In the origin/trampoline branch, a new function in Data.Function
has been implemented:
trampoline :: a -> a
Effectively what it does is takes the computation that is passed as an argument, and turns on the tail-call optimization. The tail call optimization has a minor overhead:
trampoline
function, so the JIT should optimize out that code.This implementation is highly experimental, but it is opt-in (you must use the trampoline
function to activate this optimization at runtime).
This function allows general CPS-style programs to run without blowing the stack. As a test case, the program mentioned at the start of this issue was used and the following changes had to be made to
attoparsec
:
@@ -41,6 +41,7 @@ module Data.Attoparsec.ByteString.Lazy
import Control.DeepSeq (NFData(rnf))
import Data.ByteString.Lazy.Internal (ByteString(..), chunk)

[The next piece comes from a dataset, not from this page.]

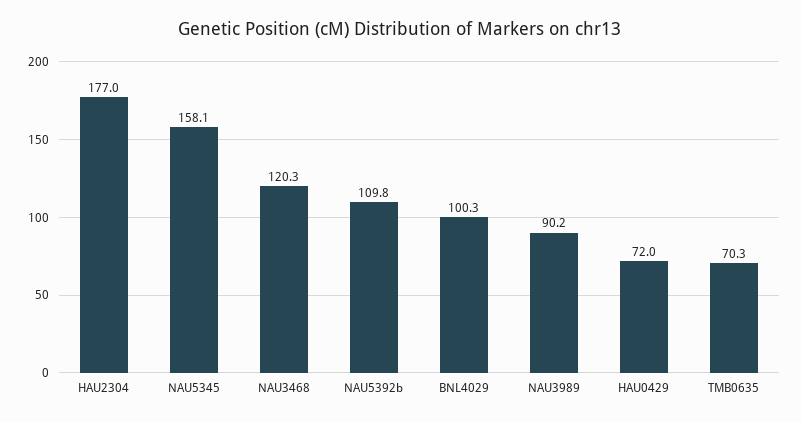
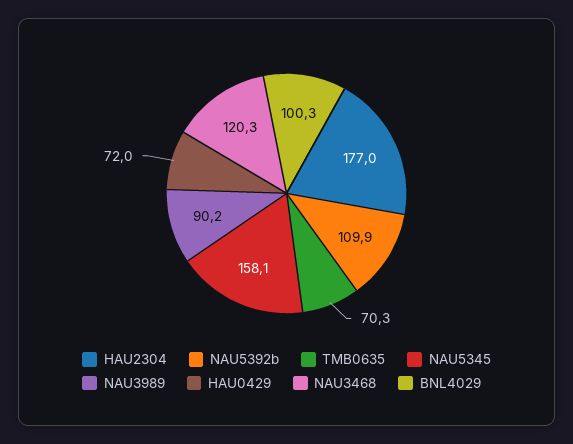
NAU5392b: 109.8 -> 109.9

+import Data.Function (trampoline)
import Data.List (intercalate)
import qualified Data.ByteString as B
import qualified Data.Attoparsec.ByteString as A
@@ -86,13 +87,13 @@ instance Functor Result where
-- | Run a parser and return its result.
parse :: A.Parser a -> ByteString -> Result a
parse p s = case s of
- Chunk x xs -> go (A.parse p x) xs
- empty -> go (A.parse p B.empty) empty
+ Chunk x xs -> go (trampoline $ A.parse p x) xs
+ empty -> go (trampoline $ A.parse p B.empty) empty
where
go (T.Fail x stk msg) ys = Fail (chunk x ys) stk msg
go (T.Done x r) ys = Done (chunk x ys) r
- go (T.Partial k) (Chunk y ys) = go (k y) ys
- go (T.Partial k) empty = go (k B.empty) empty
+ go (T.Partial k) (Chunk y ys) = go (trampoline $ k y) ys
+ go (T.Partial k) empty = go (trampoline $ k B.empty) empty
-- | Run a parser and print its result to standard output.
parseTest :: (Show a) => A.Parser a -> ByteString -> IO ()
and
aeson
:
@@ -82,6 +82,7 @@ import Control.Applicative (Alternative(..))

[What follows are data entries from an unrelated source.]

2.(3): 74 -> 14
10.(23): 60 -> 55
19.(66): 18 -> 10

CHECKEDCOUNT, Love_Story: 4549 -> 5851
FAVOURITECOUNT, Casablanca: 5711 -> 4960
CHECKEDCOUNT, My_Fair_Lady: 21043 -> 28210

import Control.DeepSeq (NFData(..))
import Control.Monad (MonadPlus(..), ap)
import Data.Char (isLower, isUpper, toLower, isAlpha, isAlphaNum)
+import Data.Function (trampoline)
import Data.Data (Data)
import Data.Foldable (foldl')
import Data.HashMap.Strict (HashMap)
@@ -423,23 +424,23 @@ emptyObject = Object H.empty
-- | Run a 'Parser'.
parse :: (a -> Parser b) -> a -> Result b
-parse m v = runParser (m v) [] (const Error) Success
+parse m v = trampoline $ runParser (m v) [] (const Error) Success
{-# INLINE parse #-}
-- | Run a 'Parser'.
iparse :: (a -> Parser b) -> a -> IResult b
-iparse m v = runParser (m v) [] IError ISuccess
+iparse m v = trampoline $ runParser (m v) [] IError ISuccess
{-# INLINE iparse #-}
-- | Run a 'Parser' with a 'Maybe' result type.
parseMaybe :: (a -> Parser b) -> a -> Maybe b
-parseMaybe m v = runParser (m v) [] (\_ _ -> Nothing) Just
+parseMaybe m v = trampoline $ runParser (m v) [] (\_ _ -> Nothing) Just
{-# INLINE parseMaybe #-}
-- | Run a 'Parser' with an 'Either' result type. If the parse fails,
-- the 'Left' payload will contain an error message.
parseEither :: (a -> Parser b) -> a -> Either String b
-parseEither m v = runParser (m v) [] onError Right
+parseEither m v = trampoline $ runParser (m v) [] onError Right
where onError path msg = Left (formatError path msg)
{-# INLINE parseEither #-}
As you can see, the changes are minor - slap on a trampoline function in front of a computation that will run a CPS computation that will eventually return a value.
All these patches will be merged to master and appropriate conditional directives will be used to keep these implementations backwards compatible.
So a continuation monad can auto-trampoline itself in the monad instance. Is that ok?
m >>= k = Cont $ \c -> runCont m $ \a -> trampoline $ runCont (k a) c
@agocorona That would be setup a lot of trampolines because it's in the bind. The best practice is to use trampoline
in the run
function for the Monad. So if you had a runCont :: Cont r a -> a
then you'd use trampoline in only that function. You should call trampoline
at the top-level function for running your monad, which in most cases there are just a handful.
Closing. This has been merged to master and seems to be working in a lot of cases.
Investigate what causes such excessive stack usage for small input size.